What do people think: are blogs a useful tool for teachers? What should teachers expect in terms of student participation? Any best practices to share?



The Discussion

  • User profile image
    Alfred Thompson

    I think that all teachers should blog. I think that there may be some initial reluctance by students to comment on teacher blogs but that a) time will help with that and b) students will at least read the blogs.

    I found that when I was teaching that many students would us instant message and email to communicate with me as their teacher. It was a matter of building trust which takes some time but it well worth it in the long run.

  • User profile image

    I'm a college dropout so take my words with a grain of salt, but...

    I think all (realistically, just more) teachers should blog.  As for not getting their students to interact with them I can understand the hurdle.  My guess is these days "kids" realize (since they've been "online" for a long time) that their comments are forever set in stone online whereas saying something silly in class or arguing with the teacher and being proven wrong can be easily forgotten.
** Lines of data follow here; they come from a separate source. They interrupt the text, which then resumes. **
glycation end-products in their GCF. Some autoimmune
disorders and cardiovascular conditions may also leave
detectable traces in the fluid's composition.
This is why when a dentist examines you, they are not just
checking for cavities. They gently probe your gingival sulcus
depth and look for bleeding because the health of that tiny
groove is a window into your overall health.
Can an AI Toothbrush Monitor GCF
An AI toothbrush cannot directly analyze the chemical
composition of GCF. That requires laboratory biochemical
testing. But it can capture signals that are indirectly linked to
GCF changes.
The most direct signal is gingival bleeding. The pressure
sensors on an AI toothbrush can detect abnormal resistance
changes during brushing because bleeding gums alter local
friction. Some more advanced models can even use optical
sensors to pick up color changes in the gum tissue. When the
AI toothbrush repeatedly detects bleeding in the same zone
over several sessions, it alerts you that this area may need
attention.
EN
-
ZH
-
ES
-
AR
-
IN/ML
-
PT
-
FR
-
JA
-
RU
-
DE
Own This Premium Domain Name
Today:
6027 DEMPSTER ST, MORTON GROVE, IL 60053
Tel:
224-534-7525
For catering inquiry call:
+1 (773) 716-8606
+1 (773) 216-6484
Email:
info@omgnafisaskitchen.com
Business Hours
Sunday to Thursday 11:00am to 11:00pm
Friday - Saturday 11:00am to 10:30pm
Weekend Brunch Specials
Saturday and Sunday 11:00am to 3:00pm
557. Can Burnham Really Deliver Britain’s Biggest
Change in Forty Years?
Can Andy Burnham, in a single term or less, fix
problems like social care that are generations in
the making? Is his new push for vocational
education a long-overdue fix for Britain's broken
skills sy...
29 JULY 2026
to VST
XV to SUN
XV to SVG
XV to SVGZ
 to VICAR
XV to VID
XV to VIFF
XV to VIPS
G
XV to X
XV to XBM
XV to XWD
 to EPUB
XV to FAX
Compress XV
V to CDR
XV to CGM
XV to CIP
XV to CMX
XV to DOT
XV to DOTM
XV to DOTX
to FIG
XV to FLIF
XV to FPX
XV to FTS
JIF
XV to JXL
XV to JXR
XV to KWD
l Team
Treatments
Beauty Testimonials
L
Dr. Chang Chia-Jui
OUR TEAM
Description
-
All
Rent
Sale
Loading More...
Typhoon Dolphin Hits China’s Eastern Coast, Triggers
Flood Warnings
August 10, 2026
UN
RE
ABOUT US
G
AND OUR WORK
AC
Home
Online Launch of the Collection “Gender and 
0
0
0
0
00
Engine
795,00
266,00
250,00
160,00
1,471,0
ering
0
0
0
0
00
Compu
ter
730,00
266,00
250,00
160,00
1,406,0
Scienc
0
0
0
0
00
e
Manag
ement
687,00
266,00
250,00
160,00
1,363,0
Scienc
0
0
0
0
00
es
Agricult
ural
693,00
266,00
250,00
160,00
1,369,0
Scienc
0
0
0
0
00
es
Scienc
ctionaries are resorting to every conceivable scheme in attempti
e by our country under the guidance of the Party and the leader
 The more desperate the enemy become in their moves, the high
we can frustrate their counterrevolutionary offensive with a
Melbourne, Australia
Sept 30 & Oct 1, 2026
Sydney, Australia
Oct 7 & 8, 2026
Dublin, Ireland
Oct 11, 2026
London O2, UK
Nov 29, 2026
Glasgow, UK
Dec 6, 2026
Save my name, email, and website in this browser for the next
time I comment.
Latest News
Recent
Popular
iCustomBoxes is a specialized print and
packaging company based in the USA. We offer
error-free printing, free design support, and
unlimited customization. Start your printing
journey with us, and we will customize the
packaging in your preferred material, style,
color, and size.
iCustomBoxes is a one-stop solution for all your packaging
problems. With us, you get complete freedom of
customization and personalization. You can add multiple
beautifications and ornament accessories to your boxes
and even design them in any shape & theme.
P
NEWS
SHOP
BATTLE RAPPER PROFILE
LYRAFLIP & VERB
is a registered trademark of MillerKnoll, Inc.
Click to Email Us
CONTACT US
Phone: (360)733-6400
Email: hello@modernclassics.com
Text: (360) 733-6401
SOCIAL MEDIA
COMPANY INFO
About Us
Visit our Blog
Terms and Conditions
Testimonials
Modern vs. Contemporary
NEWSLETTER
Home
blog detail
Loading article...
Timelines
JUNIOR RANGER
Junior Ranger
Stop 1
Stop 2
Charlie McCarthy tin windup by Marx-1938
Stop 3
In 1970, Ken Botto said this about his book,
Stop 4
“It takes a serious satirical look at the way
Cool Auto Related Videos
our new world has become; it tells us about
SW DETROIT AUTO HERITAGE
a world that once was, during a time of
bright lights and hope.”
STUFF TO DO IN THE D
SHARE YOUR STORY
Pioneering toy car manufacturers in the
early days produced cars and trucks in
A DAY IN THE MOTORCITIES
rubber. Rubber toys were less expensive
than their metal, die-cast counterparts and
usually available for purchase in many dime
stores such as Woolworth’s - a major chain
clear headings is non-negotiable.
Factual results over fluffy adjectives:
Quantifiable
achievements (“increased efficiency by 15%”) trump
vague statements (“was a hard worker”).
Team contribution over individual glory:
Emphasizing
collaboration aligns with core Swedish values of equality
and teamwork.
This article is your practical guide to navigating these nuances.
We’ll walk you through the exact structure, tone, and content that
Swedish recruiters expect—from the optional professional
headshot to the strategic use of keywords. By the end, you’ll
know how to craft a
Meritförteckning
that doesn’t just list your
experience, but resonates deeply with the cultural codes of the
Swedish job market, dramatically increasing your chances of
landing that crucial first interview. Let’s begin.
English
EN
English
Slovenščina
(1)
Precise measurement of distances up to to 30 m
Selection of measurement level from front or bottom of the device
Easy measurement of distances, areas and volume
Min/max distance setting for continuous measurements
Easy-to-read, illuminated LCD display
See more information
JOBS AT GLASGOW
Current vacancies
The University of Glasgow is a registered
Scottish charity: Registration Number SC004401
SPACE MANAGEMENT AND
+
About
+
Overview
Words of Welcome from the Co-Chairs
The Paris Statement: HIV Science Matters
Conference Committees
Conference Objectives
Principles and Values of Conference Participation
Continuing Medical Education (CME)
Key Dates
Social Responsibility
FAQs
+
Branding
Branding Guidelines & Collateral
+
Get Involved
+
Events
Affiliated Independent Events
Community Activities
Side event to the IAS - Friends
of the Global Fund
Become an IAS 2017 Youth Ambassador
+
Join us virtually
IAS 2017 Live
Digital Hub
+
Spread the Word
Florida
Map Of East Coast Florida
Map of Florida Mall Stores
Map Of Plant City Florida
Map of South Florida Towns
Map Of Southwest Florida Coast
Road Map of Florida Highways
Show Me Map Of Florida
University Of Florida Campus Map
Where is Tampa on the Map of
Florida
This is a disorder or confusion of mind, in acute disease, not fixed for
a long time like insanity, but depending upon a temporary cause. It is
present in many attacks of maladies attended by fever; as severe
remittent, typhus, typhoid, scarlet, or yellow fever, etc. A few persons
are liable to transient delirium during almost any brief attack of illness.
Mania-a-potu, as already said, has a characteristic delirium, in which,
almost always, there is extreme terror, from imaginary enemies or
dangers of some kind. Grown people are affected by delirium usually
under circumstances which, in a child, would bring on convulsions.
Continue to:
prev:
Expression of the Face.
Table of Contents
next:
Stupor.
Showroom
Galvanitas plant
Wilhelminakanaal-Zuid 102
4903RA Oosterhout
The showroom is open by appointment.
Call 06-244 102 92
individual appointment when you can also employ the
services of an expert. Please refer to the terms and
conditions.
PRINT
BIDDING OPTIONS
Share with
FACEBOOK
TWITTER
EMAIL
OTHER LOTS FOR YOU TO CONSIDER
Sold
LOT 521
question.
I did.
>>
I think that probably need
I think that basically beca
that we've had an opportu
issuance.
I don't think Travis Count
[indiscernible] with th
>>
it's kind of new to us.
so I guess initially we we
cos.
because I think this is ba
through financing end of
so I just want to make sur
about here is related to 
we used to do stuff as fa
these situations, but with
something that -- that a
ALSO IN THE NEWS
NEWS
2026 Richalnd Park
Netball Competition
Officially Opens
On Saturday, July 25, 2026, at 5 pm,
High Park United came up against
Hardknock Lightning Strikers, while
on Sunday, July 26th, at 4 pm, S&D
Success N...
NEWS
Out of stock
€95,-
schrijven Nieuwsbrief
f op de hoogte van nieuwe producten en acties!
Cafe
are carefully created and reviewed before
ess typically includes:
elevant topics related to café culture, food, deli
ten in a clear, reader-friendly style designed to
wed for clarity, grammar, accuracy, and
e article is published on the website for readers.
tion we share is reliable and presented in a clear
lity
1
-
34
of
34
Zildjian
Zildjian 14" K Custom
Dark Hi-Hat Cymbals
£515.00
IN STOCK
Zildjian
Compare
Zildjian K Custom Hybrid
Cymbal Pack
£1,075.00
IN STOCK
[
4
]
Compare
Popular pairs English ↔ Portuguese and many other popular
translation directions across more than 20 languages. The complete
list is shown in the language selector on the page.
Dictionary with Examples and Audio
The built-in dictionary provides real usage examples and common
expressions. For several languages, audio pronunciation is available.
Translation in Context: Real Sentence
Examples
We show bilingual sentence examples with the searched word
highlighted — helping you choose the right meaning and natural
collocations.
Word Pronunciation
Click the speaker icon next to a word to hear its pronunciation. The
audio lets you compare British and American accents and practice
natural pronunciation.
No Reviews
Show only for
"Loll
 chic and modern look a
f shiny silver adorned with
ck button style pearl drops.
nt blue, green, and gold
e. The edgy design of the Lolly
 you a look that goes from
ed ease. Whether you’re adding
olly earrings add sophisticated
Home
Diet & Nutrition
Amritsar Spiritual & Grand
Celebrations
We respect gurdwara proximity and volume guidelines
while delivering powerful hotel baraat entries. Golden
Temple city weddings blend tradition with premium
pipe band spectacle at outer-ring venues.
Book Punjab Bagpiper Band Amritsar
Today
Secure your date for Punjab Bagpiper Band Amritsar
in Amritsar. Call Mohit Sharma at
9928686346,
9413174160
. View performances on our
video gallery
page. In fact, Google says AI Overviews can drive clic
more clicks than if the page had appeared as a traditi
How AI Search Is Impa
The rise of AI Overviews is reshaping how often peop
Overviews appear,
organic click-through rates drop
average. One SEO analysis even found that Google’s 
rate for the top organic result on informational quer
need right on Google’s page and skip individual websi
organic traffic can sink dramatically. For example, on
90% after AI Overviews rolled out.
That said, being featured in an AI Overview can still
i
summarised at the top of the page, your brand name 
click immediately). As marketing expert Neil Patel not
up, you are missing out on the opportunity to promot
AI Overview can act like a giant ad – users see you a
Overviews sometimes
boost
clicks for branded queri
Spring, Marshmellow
    The other issue is that if the teacher is just blogging informational things then I'm not sure why students would comment.  Even if teachers ONLY blogged informational stuff it would still help.  I see no reason why students today can't subscribe to an RSS feed.

    Bringing up the fact again that I'm a college dropout, I think things like teachers blogging would've helped keep me interested.  Some (read: a lot) students just have a tough time learning by listening to a teacher lecture.  Interactions like blogs could be one more thing to help with teacher/student interactions.